Ardozyga loxodesma

Scientific classification
- Kingdom: Animalia
- Phylum: Arthropoda
- Clade: Pancrustacea
- Class: Insecta
- Order: Lepidoptera
- Family: Gelechiidae
- Genus: Ardozyga
- Species: A. loxodesma
- Binomial name: Ardozyga loxodesma (Meyrick, 1904)
- Synonyms: Prodosiarcha loxodesma Meyrick, 1904;

= Ardozyga loxodesma =

- Authority: (Meyrick, 1904)
- Synonyms: Prodosiarcha loxodesma Meyrick, 1904

Species of moth

Ardozyga loxodesma is a species of moth in the family Gelechiidae. It was described by Edward Meyrick in 1904. It is found in Australia, where it has been recorded from South Australia.
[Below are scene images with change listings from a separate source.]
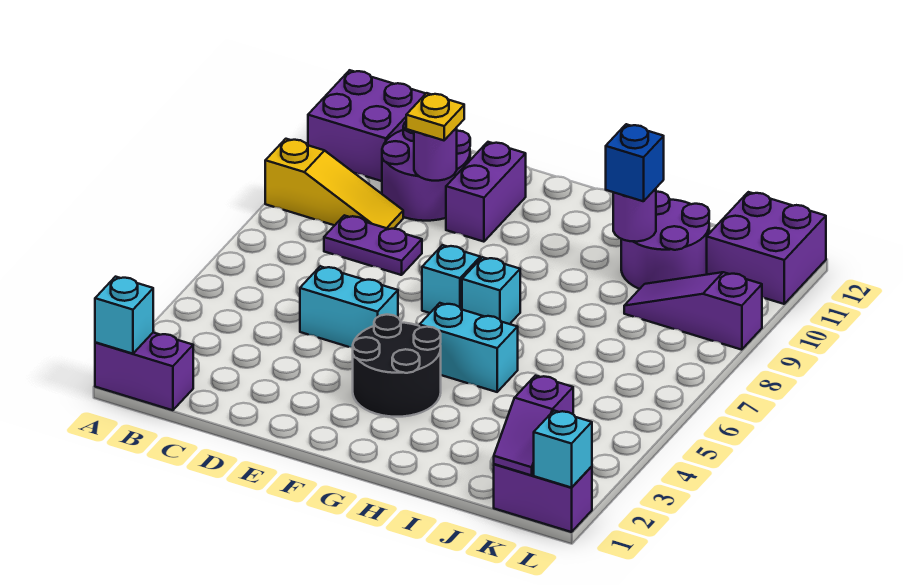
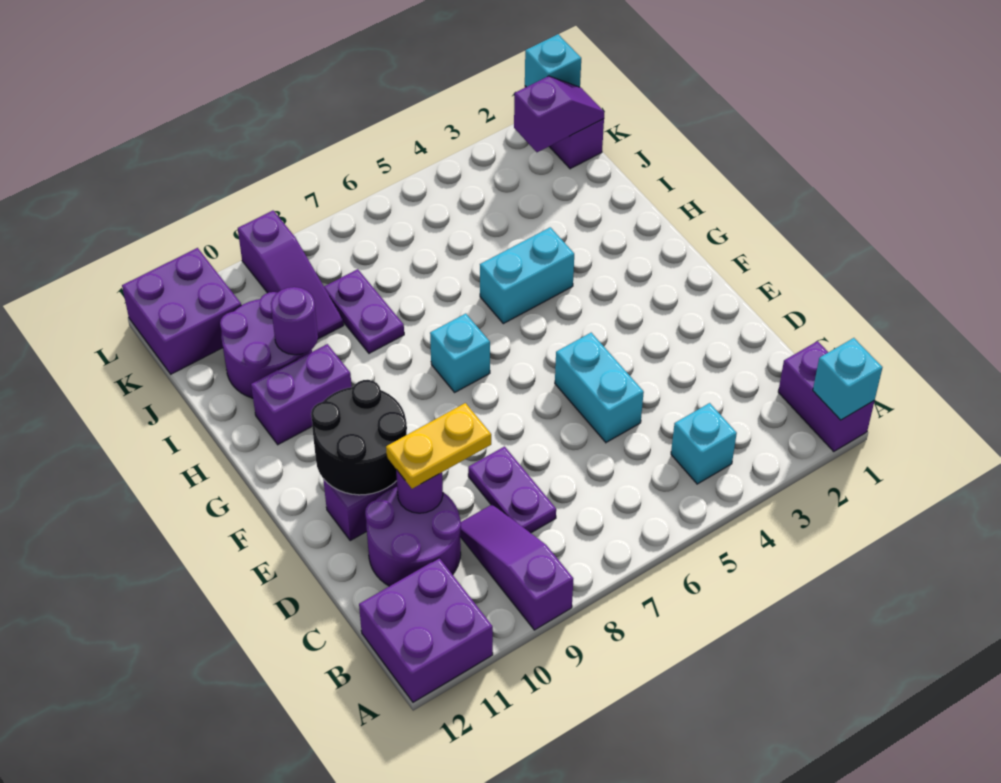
yellow 1x3 slope [265,139,403,229] -> purple 1x3 slope [460,504,573,630]
yellow 1x1 plate [406,93,464,140] -> yellow 1x2 plate [386,403,491,489]
black 2x2 round brick [353,315,441,417] -> black 2x2 round brick moved to [311,380,407,495]
cyan 1x1 brick [422,245,480,313] -> cyan 1x1 brick moved to [671,403,737,484]
cyan 1x2 brick [419,303,518,392] -> cyan 1x2 brick turned to [480,227,574,324]
none -> purple 1x2 brick [251,344,352,445]
none -> purple 1x2 plate [324,269,404,353]
blue 1x1 brick [606,124,664,201] -> none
The wingspan is 11–14 mm. The forewings are rather dark fuscous, finely irrorated (speckled) with whitish and with a spot on the costa at one-fourth, a straight oblique fascia from before the middle of the costa to before the tornus, and an angulated subterminal series of spots very close to the posterior portion of the costa and termen dark fuscous, undefined and often indistinct. The hindwings are orange, the posterior half suffused with dark fuscous.